[Web document revisions]
════

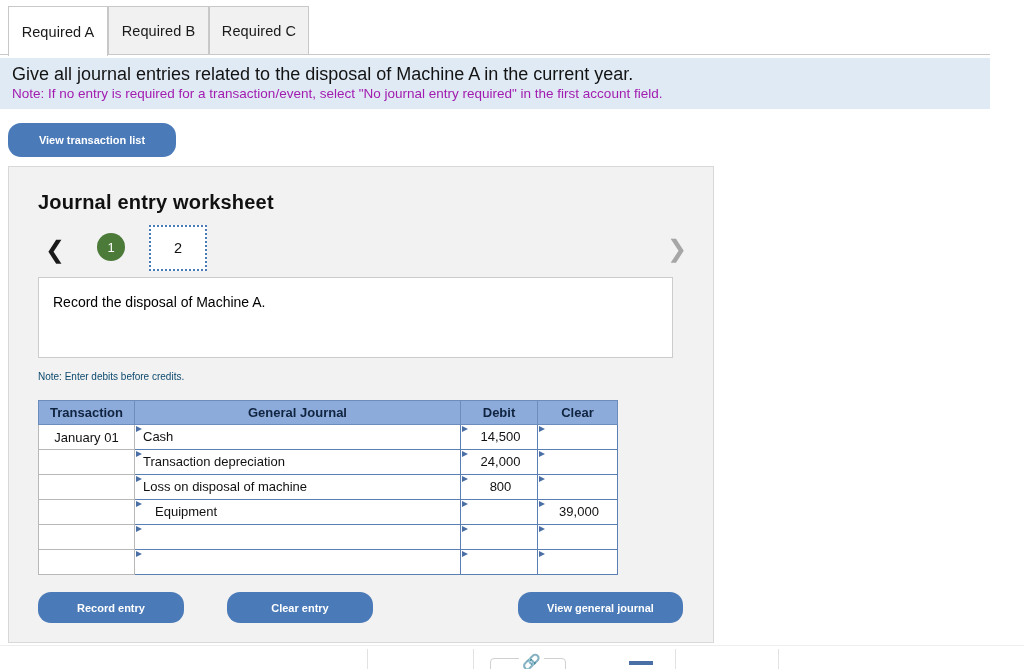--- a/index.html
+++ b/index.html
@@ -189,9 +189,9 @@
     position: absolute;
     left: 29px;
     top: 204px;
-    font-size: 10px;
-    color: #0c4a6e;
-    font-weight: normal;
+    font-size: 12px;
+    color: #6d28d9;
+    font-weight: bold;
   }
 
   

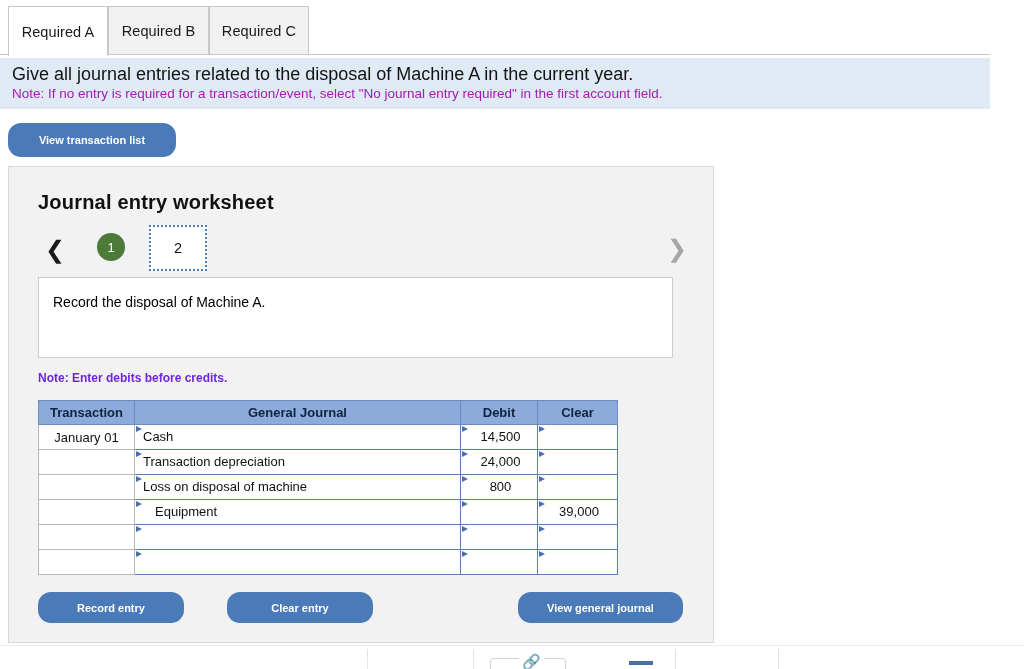--- a/index.html
+++ b/index.html
@@ -427,7 +427,7 @@
           </td>
           <td class="cell-input">
             <span class="marker"></span>
-            <span class="val num">800</span>
+            <span class="val num">500</span>
           </td>
           <td class="cell-input">
             <span class="marker"></span>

════

[TASK DIRECTIONS] Count the lines in the data where "font" occurs. Report the number only.

[ANSWER TO THIS TASK] 4